After a brief honeymoon, the couple will live in Louisville, Ky.
Lt. Petry, who has been in the army since April, 1941, is stationed at Bowman Field, Ky., in the medical army air corps. He is a graduate of Lowell high school and of Purdue School of Pharmacy.
Among the out-of-town guests attending the wedding were the groom's parents, his sisters, Mrs. Paul Bates of Vallejo, Calif., and Mrs. Richard Stealy of Lowell; his brother Franklin, of Hebron, and Mr. and Mrs. Karl Tunnicliffe and daughter Betty, of Ypsilanti, Mich.
Another article in the same issue of the paper ( page 5, column 4) adds the following:
Dr. and Mrs. Franklin Petry and daughters, Mrs. Paul Bates and Mrs. Persis Stealey, and son, Atty. Franklin Petry of Hebron, attended the wedding of their son and brother, Lieut. John Wilbur and Miss Lucile Neil, which was solemnized at Detroit, Mich., last Saturday.
This March 16, 1944, Lowell Tribune article was found on page 5, column 6:
Dr. and Mrs. Franklin Petry spent several days last week with their son, Lieut. John Wilbur Petry, who is stationed at Louisville, Ky. John is in the medical corps.
This April 20, 1944, Lowell Tribune article was found on page 3, column 2:
Word received by the Dr. Franklin Petrys informs them that their son, Lt. John Wilbur Petry, has arrived safely in England with his outfit. Jack wrote that he was feeling fine and that he landed on English soil just three years to the day from the date he entered the service. Word received by the Petrys Monday, informed them he had been promoted to 1st Lieutenant.

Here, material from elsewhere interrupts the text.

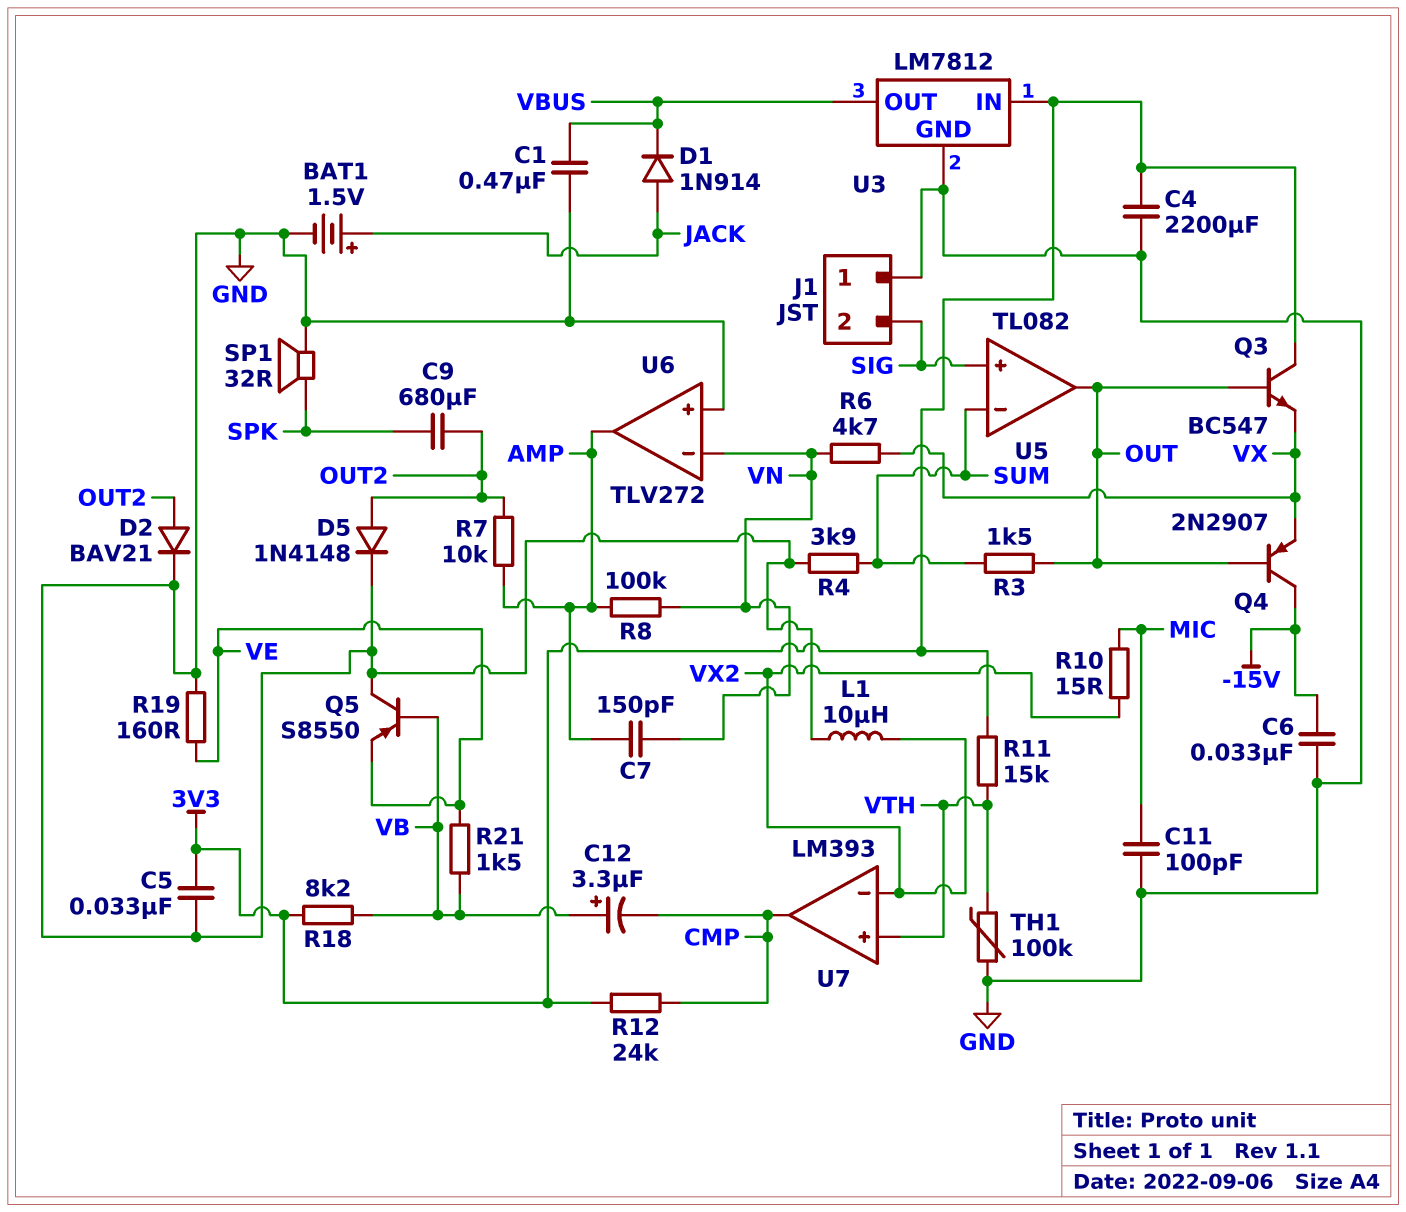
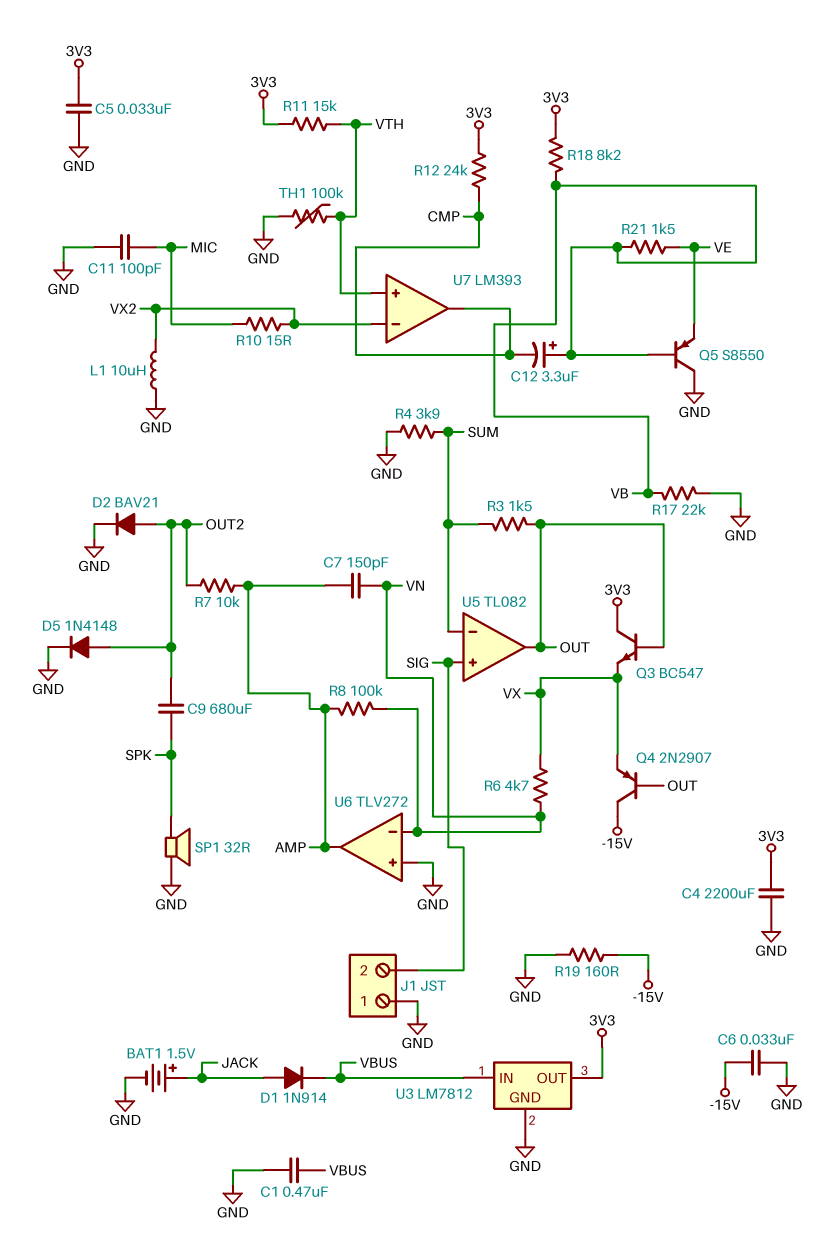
R17: none -> 22k (GND, VB)
R19: 160 (GND, VE) -> 160 (-15V, GND)
U3 pin IN: 3V3 -> VBUS
U3 pin OUT: VBUS -> 3V3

This May 25, 1944, Lowell Tribune article was found on page 2, column 2:
Lowell Boys Meet in Ireland
A letter received by Mrs. Archie Buckley from her husband, a military policeman with the U. S. forces in Ireland, reveals that he had a real surprise a few days before he wrote the letter. He was in a restaurant and said it just seemed to him that someone was watching him. He turned around finally, and seated a few tables away was Lt. Jack Petrie, another Lowell boy. Both were equally surprised to find someone they knew and really enjoyed the short visit which followed.
Note the newspaper misspelling of Jack Petry's last name.
This Lowell Tribune article was found in the April 26, 1945, issue (page 2, column 2):
Lt. John Wilbur Petry telephoned his parents from New York City Monday night that he had just arrived in that city. He was going to Detroit to join his wife, then both will come here to visit his parents, Dr. and Mrs. Franklin Petry, and other relatives and friends. Overseas for over a year with the medical corps, Jack has been in England, Ireland, France and Scotland.
This June 28, 1945, Lowell Tribune article was found on page 2, column 1:
Lt. and Mrs. Jack Petry are here visiting his parents, Dr. and Mrs. Franklin Petry. When he reports for duty he will be stationed at the camp at Romulus, Mich. Jack has seen nearly two years service in England with the medical corps.
This July 26, 1945, Lowell Tribune article was found on page 3, column 1:
Dr. and Mrs. Franklin Petry were pleasantly surprised this week when they received a phone call from their son, Lt. John Wilbur, who recently returned from overseas duty. A member of the medical corps, he is now stationed at a Dallas, Texas, hospital.
This November 29, 1945, Lowell Tribune article was found on page 5, column 3:
Lt. and Mrs. John Wilbur Petry have gone to Detroit, Mich., to visit her parents, after spending two weeks here with his parents, Dr. and Mrs. Franklin Petry. Lt. Petry is now on a 65-day terminal leave.